A New Feature Vector Based on Gene Ontology Terms for Protein-Protein Interaction Prediction
IEEE/ACM Transactions on Computational Biology and Bioinformatics
Protein-protein interaction (PPI) plays a key role in understanding cellular mechanisms in different organisms. Many supervised classifiers like Random Forest (RF) and Support Vector Machine (SVM) have been used for intra or inter-species interaction prediction. For improving the prediction performance, in this paper we propose a novel set of features to represent a protein pair using their annotated Gene Ontology (GO) terms, including their ancestors. In our approach, a protein pair is treated as a document (bag of words), where the terms annotating the two proteins represent the words.

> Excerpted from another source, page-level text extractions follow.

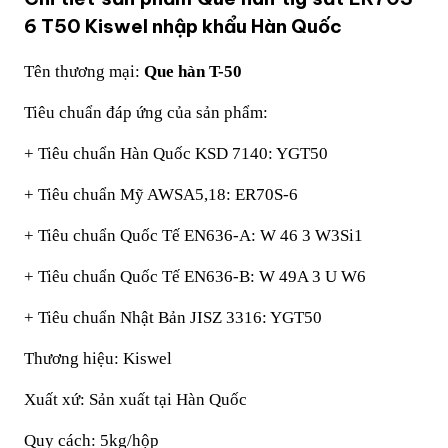
6 T50 Kiswel nhập khẩu Hàn Quốc
Tên thương mại:
Que hàn T-50
Tiêu chuẩn đáp ứng của sản phẩm:
+ Tiêu chuẩn Hàn Quốc KSD 7140: YGT50
+ Tiêu chuẩn Mỹ AWSA5,18: ER70S-6
+ Tiêu chuẩn Quốc Tế EN636-A: W 46 3 W3Si1
+ Tiêu chuẩn Quốc Tế EN636-B: W 49A 3 U W6
+ Tiêu chuẩn Nhật Bản JISZ 3316: YGT50
Thương hiệu: Kiswel
Xuất xứ: Sản xuất tại Hàn Quốc
Quy cách: 5kg/hộp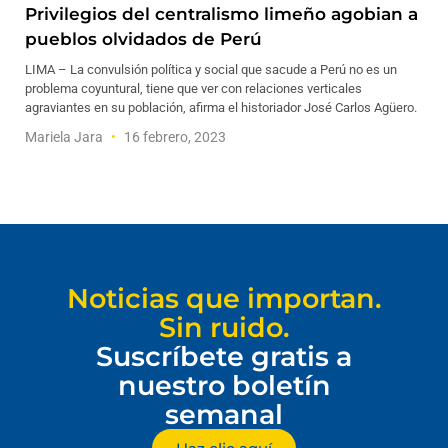
Privilegios del centralismo limeño agobian a
pueblos olvidados de Perú
LIMA – La convulsión política y social que sacude a Perú no es un
problema coyuntural, tiene que ver con relaciones verticales
agraviantes en su población, afirma el historiador José Carlos Agüero.
Mariela Jara
16 febrero, 2023
Noticias que importan.
Sin ruido.
Suscríbete gratis a
nuestro boletín
semanal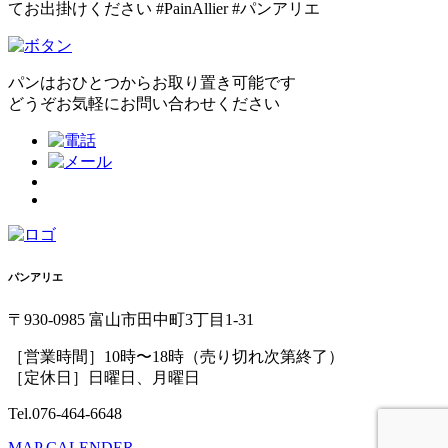
てお出掛けください️ #PainAllier #パンアリエ
パンはおひとつからお取り置き可能です
どうぞお気軽にお問い合わせください
パンアリエ
〒930-0985 富山市田中町3丁目1-31
［営業時間］10時〜18時（売り切れ次第終了）
［定休日］日曜日、月曜日
Tel.076-464-6648
MAP
CALENDER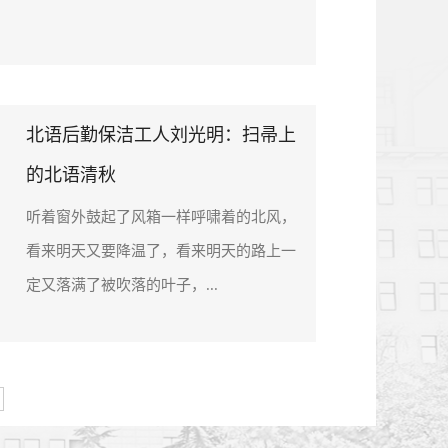
北语后勤保洁工人刘光明：扫帚上
的北语清秋
听着窗外鼓起了风箱一样呼啸着的北风，
看来明天又要降温了，看来明天的路上一
定又落满了被吹落的叶子，...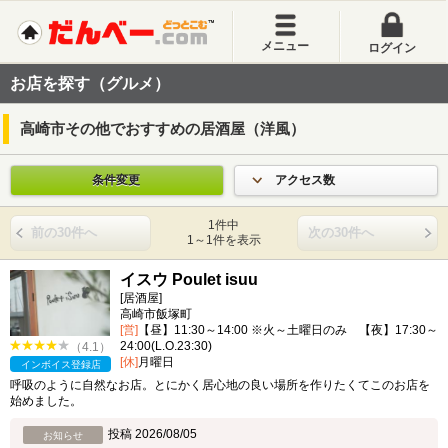
メニュー
ログイン
お店を探す（グルメ）
高崎市その他でおすすめの居酒屋（洋風）
条件変更
アクセス数
1件中
前の30件へ
次の30件へ
1～1件を表示
イスウ Poulet isuu
[居酒屋]
高崎市飯塚町
[営]
【昼】11:30～14:00 ※火～土曜日のみ 【夜】17:30～
24:00(L.O.23:30)
（4.1）
[休]
月曜日
インボイス登録店
呼吸のように自然なお店。とにかく居心地の良い場所を作りたくてこのお店を
始めました。
投稿 2026/08/05
お知らせ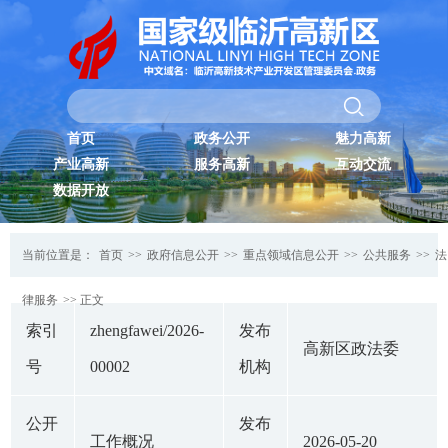
首页
政务公开
魅力高新
产业高新
服务高新
互动交流
数据开放
当前位置是：
首页
>>
政府信息公开
>>
重点领域信息公开
>>
公共服务
>>
法
律服务
>> 正文
索引
zhengfawei/2026-
发布
高新区政法委
号
00002
机构
公开
发布
工作概况
2026-05-20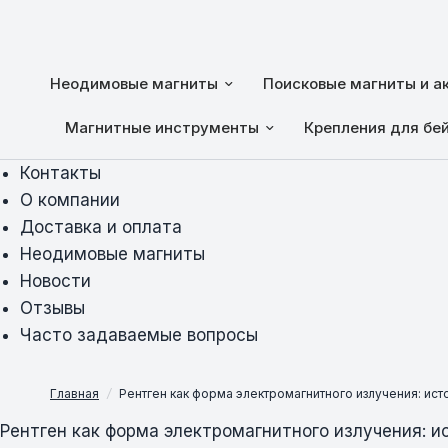
Неодимовые магниты
Поисковые магниты и а
Магнитные инструменты
Крепления для бе
Контакты
О компании
Доставка и оплата
Неодимовые магниты
Новости
Отзывы
Часто задаваемые вопросы
Главная
/
Рентген как форма электромагнитного излучения: ис
Рентген как форма электромагнитного излучения: и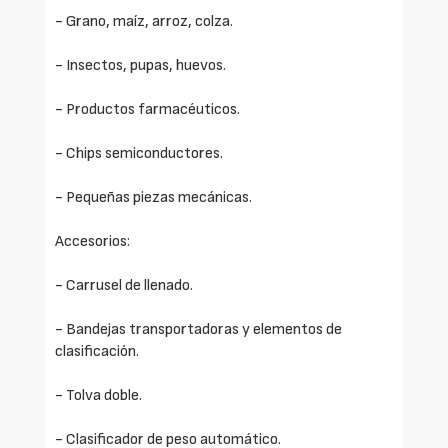
- Grano, maíz, arroz, colza.
- Insectos, pupas, huevos.
- Productos farmacéuticos.
- Chips semiconductores.
- Pequeñas piezas mecánicas.
Accesorios:
- Carrusel de llenado.
- Bandejas transportadoras y elementos de
clasificación.
- Tolva doble.
- Clasificador de peso automático.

Feature value of each word is calculated using information content of the corresponding term multiplied by a coefficient, which represents the weight of that term inside a document (i.e., a protein pair). We have tested the performance of the classifier using the proposed feature on different well known data sets of different species like S. cerevisiae, H. Sapiens, E. Coli, and D. melanogaster. We compare it with the other GO based feature representation technique, and demonstrate its competitive performance.
Bandyopadhyay, Sanghamitra and Mallick, Koushik, "A New Feature Vector Based on Gene Ontology Terms for Protein-Protein Interaction Prediction" (2017). Journal Articles. 2500.